The Daily Mail's condemnation of Ralph Miliband as "the man who hated Britain" was partly based on observations made by the Marxist intellectual as a 17-year-old.

It got Axegrinder wondering how Daily Mail editor Paul Dacre's own boyish musings might look today.

Fortunately we have an insight into the mind of the young Dacre, via the archive of the University of Leeds.

It was the year socialist revolution threatened international capitalism while hippies and students assaulted common family values. Enoch Powell warned the nation about “Rivers of Blood” and  Dacre first sat in an editor’s chair.

In 1968 as a 19-year-old student, the future Daily Mail editor took over the Leeds University newspaper Union News and immediately instituted radical change.

Dacre championed unemployed immigrants while encouraging people to join the union. He even praised Jack Straw.

He introduced a section in his paper called “Leeds Lovelies” where photographers prowled the college campus looking for good-looking females (something which Dacre later blushed to admit himself at a 2008 speech to the Society of Editors).

His leader column urged participation in union affairs: “Apathy will get you nowhere. So for your own sakes, participate in Union affairs. Attend Union meetings. Vote in the elections. Stand yourself.”

Dacre championed the cause of an unemployed Indian man who left his home for a better life in Britain.

An editorial said: “This paper is satisfied that Mr X is an honest hard working man, who has spent six years of his life paying for his own education and obtaining one of the highest degrees in his field.

“If Mr X does not receive a job suited to his qualifications – and soon – Union News will submit a complaint to the Race Relations Board on his behalf.

“The worrying thing is, how many more cases are there like Mr X?”
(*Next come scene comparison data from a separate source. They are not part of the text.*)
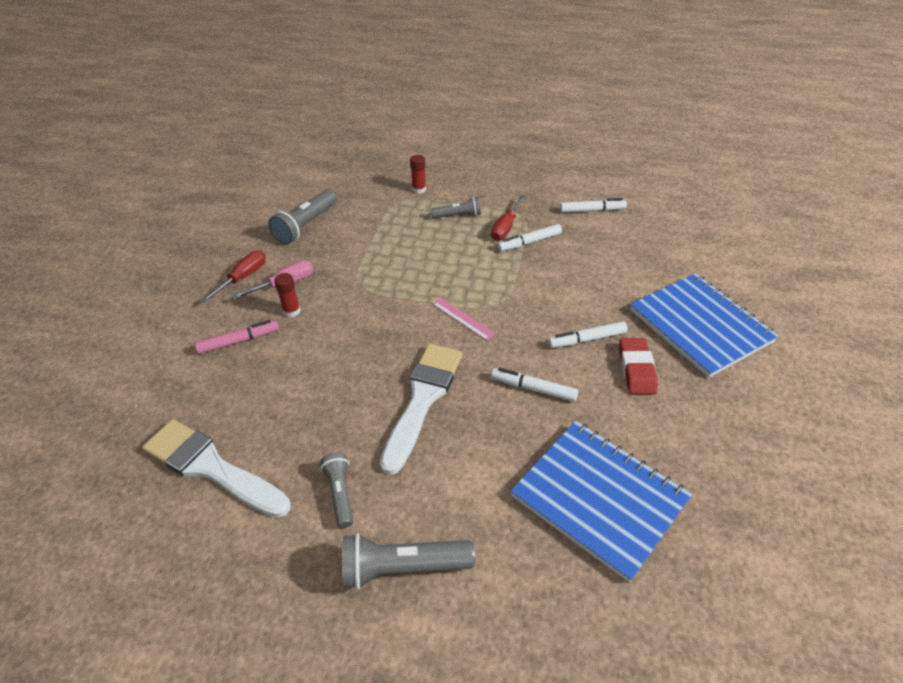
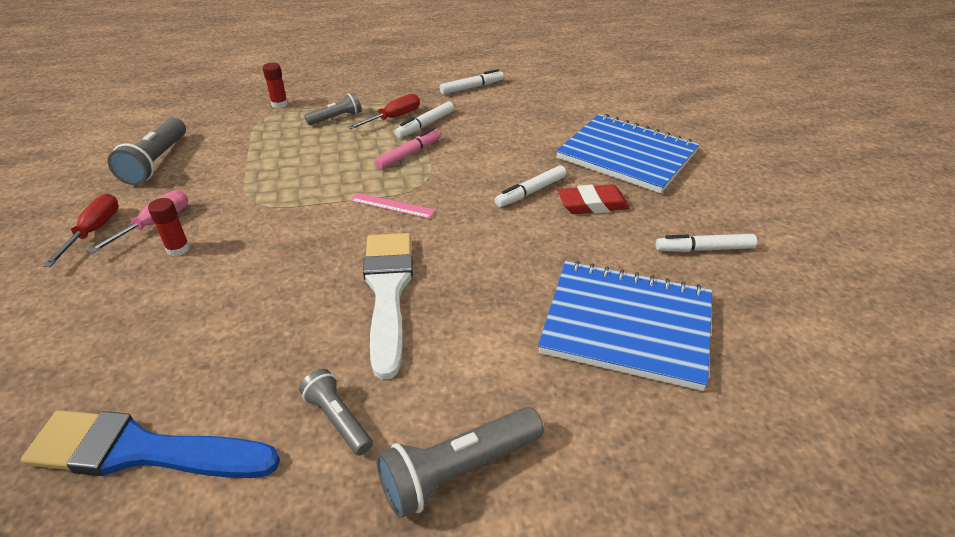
camera: 25 degrees left, 5 degrees down
white brush [142,419,291,518] -> blue brush [21,410,280,478]
pink marker [195,320,279,354] -> pink marker moved to [375,128,441,170]
red screwdriver [491,195,526,241] -> red screwdriver turned 135 degrees counterclockwise [348,94,420,129]
white marker [491,368,578,402] -> white marker moved to [656,234,757,252]
red eraser [619,338,658,394] -> red eraser turned 75 degrees counterclockwise [558,184,630,214]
In one investigation, Dacre interviewed Alex Whitton, a father of six who voluntarily gave up his job and now lived in a former police station doubling as a workhouse.

Dacre wrote: “In cold sociological terms Mr Whitton constitutes an ‘inadequate person’ . . . In reality Mr Whitton and his family are homeless.”

He allowed the unfortunate Whitton to tell his own tale of woe: “I was evicted from my last home – which was in my mother’s name – when the landlord discovered I had six kids. I had been evicted before and this was the end. I gave up. I left my job and now I’m here.

“I’ve got no heart for work. What have I got to come home to?”

In an editorial following him stepping down as students' union president, Dacre paid tribute to a young Jack Straw (the future Labour Home Secretary): "The time has come to offer our thanks to one of the best Presidents this Union has had for a long time. The enormous amount of work he has done, the countless committees he has headed, the energy he has contributed to the general running of the Union have all undoubtedly improved the welfare of the Leeds student."

And in a leader published in the week after Richard Nixon's election US president, Dacre's Union News railed against the excesses of the press and condemned the News of the World for its depiction of students.

It said: "We fear that once again they will mislead the public into thinking of students as hairy sex-mad degenerates. For our part we have tried to dispel this image."

Those hoping to find evidence that a young Dacre advocated the overthrow of capitalism will be disappointed by Axegrinder's quick scour through his student journalism past. But there is at least some evidence that he is no exception to the oft-quoted saying from Winston Churchill: "If you're not a liberal at twenty you have no heart, if you're not a conservative at forty you have no brain."